De manera que aquella mañana, la Chusa con un nudo en la garganta y cambiando el peso de un pie a otro le dio los buenos días al loco y viejo Berto, y añadió que lo de buenos era por decir algo, que la habían llamado los del ayuntamiento, que el viejo Berto no tenía teléfono, que si esto, que si lo otro y que hiciese el favor de avisarle. Y claro, que ahí estaba ella en cuanto había colgado y que era importante…  Y que si su cabeza tampoco es ya lo que era y que se liaba y que si se iba por los cerros de Úbeda; que la historia es que estaban remodelando la tapia del cementerio y que con tan mala suerte, fíjate tú…, que si el diablo enreda…, y que ya no hay profesionales como los de antes, que se lía otra vez y que tiene la olla en la lumbre; la cosa dice, era que con la grúa habían tirado la esquina de un bloque de nichos y que uno de los ataúdes era el de su hija. Abreviando, que esperaban allí  al viejo Berto, que tenía que ir, vaya, y que si se le quemaban las lentejas y que…, si eso luego para la hora de comer le pasaba unas pocas; y adiós.

Berto se dirigió entonces a la habitación de su hija, la única de toda la casa que no había cambiado en cuarenta años y se sentó en el apolillado edredón e intentó, como siempre que entraba, captar su olor. Nada. Solo persistía en su memoria, y su memoria, como la de Chusa, ya no es la que era. Agarró entonces la muñeca de trapo y hundió con esperanza la nariz en la tela.

Lloró, solo olía a polvo.

Entonces llegó el viejo y loco Berto al cementerio donde los olmos de espigadas y afiladas sombras se recortaban contra un cielo preñado de nubes blancas. Avanzó hasta la tapia por entre los mausoleos. La maquinaria había parado, de fondo las primeras chicharras y el lejano ulular de una lechuza. En el suelo de gravilla, tres ataúdes, el más pequeño y patinado en blanco y forrado por dentro de satinet, abierto y vacío.

¿Vacío?

Vacío.

A su lado, inquietos los tacones de las botas de los operarios que aplastaban un cigarrillo tras otro. Aguardaban. También unos mocasines con borlas.
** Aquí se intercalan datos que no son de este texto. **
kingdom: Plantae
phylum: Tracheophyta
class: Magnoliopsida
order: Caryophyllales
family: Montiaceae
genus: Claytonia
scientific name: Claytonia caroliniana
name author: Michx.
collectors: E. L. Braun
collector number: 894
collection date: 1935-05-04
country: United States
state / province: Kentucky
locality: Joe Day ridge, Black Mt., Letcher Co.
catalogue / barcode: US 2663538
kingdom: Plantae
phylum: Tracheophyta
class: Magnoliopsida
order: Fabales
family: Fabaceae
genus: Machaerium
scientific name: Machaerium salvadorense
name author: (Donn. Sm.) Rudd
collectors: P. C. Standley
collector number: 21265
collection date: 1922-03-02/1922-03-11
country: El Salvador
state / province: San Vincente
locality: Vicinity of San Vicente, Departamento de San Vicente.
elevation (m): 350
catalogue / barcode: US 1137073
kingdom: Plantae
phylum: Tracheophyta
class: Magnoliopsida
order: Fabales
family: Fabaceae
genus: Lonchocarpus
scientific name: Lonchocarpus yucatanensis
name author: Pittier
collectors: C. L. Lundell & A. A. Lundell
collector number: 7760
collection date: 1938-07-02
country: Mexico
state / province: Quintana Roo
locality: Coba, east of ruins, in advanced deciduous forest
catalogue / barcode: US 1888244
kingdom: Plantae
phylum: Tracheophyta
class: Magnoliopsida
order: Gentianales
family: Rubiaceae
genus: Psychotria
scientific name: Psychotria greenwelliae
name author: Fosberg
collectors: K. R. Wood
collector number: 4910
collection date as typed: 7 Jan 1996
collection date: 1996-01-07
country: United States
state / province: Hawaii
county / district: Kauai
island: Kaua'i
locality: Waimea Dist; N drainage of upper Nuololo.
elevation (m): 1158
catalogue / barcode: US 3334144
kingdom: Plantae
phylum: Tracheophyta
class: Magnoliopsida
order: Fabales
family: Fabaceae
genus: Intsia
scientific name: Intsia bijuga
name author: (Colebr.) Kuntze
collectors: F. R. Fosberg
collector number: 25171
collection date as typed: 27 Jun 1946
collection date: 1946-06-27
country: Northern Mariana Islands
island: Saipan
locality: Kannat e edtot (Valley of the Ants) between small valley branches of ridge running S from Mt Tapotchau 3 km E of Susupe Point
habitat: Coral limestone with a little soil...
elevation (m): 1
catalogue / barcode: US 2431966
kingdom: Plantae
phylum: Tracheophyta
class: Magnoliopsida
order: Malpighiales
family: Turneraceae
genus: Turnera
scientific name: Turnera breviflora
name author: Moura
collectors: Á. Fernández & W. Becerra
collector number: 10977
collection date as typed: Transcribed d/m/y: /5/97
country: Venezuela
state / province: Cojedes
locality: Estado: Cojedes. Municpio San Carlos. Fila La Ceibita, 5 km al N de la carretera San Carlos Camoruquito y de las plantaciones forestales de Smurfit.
La voz que le habló era la de los mocasines. El Alcalde, un tal Rufo. Y dijo, buenos días y también dijo que lo sentía, que había sido un accidente y que si quería presentar denuncia que lo entendía; que la pluma giró y que vaya por dios, había tirado parte del muro de los nichos. Un desastre, si señor, un desastre dijo, y después, repitió azorado otro vaya por dios. Y entonces la voz cascada de una de las botas de los operarios habló tras carraspear y le pidió a los mocasines que le preguntase por qué no había cadáver. Y los mocasines del Alcalde dijeron que claro, que eso también, que no había cuerpo y que bueno, no sé que decir Berto.

El loco y viejo que hacía años que no le dirigía a nadie la palabra, se sorprendió al apartarse el cigarro apagado de la boca y al escucharse decir:

Mi niña…, nunca apareció.

Después sorbió saliva y se colocó el pitillo de nuevo entre los labios, se acercó al pequeño ataúd y se acuclilló y pasó la palma de sus manos por el enmohecido acolchado. Recordó que en otra vida, cuando los rostros de los hombres no eran un solo rostro, había elegido el interior del cajeado de abedul de un satinet rosa palo. Colocó en su interior con mimo la muñeca de trapo que ya solo olía a polvo, bajó la tapa con el ligero chirriar de los goznes y echó el cierre.

Se largó sin despedirse.

Camino de casa pensó de nuevo que la tarde de primavera traía consigo frases de fecundidad, y como antes, su mente derivó a los huevos de perdiz y a sus depredadores. A todos los depredadores. Al hombre sin rostro, ¿o de muchos rostros que solo era uno? ¿O eran muchos hombres con el mismo rostro?

Ideas antiguas.

Olas que horadan la roca una y otra vez.

Pues, ¿qué es el infierno sino espera y repetición?